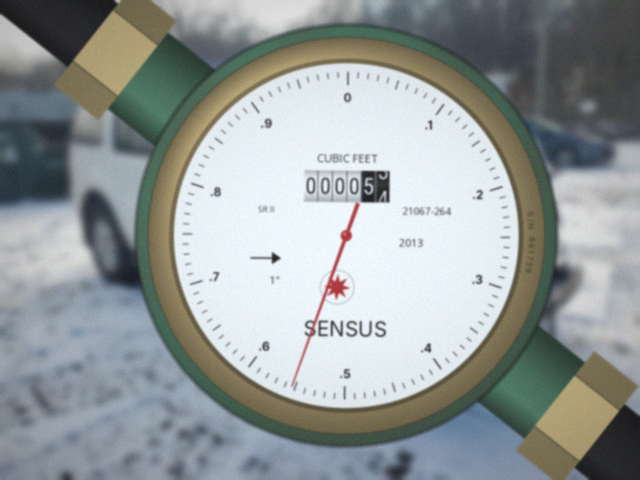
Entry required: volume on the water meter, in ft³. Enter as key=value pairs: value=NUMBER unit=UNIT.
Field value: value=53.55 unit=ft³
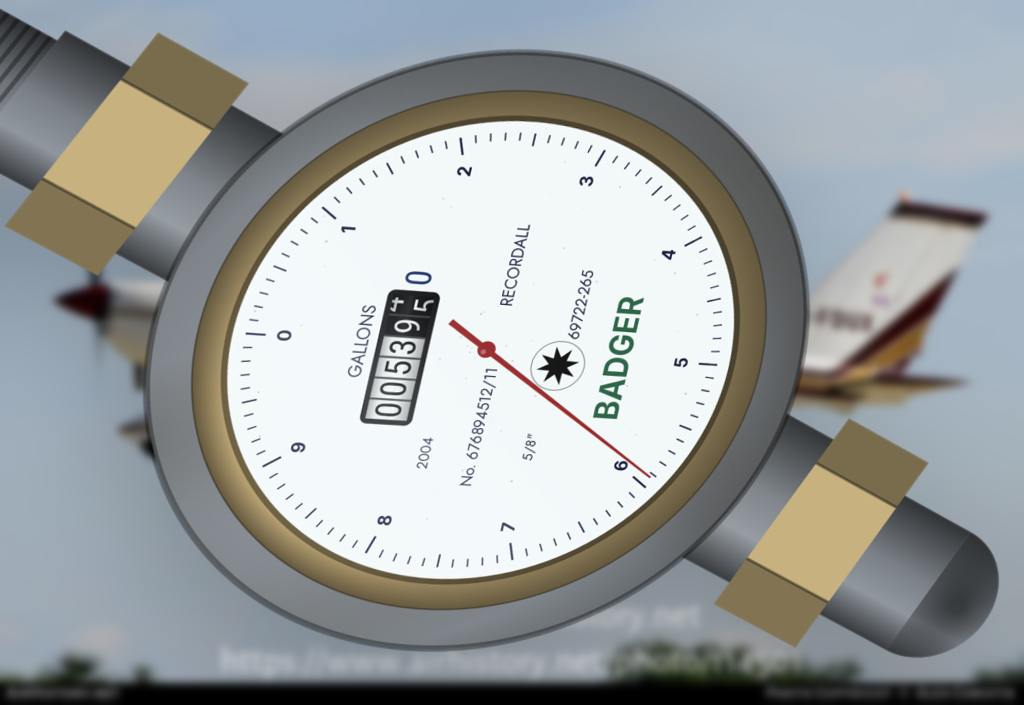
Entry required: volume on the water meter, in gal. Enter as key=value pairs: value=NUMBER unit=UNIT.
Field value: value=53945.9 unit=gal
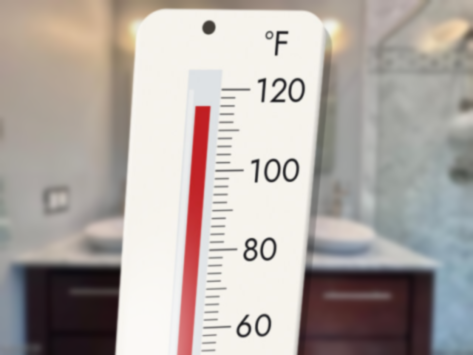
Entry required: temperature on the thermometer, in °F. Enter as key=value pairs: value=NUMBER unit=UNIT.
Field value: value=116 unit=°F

• [INSTRUÇÃO]: Converta toda a listagem em um CSV de duas colunas, "enunciado" e "resposta", com uma linha para cada enunciado e sua resposta. Coloque cada campo entre aspas, troque as quebras de linha por espaços e deixe as imagens de fora.

• [RESPOSTA]:
enunciado,resposta
"Entry required: volume on the water meter, in ft³. Enter as key=value pairs: value=NUMBER unit=UNIT. Field value:","value=53.55 unit=ft³"
"Entry required: volume on the water meter, in gal. Enter as key=value pairs: value=NUMBER unit=UNIT. Field value:","value=53945.9 unit=gal"
"Entry required: temperature on the thermometer, in °F. Enter as key=value pairs: value=NUMBER unit=UNIT. Field value:","value=116 unit=°F"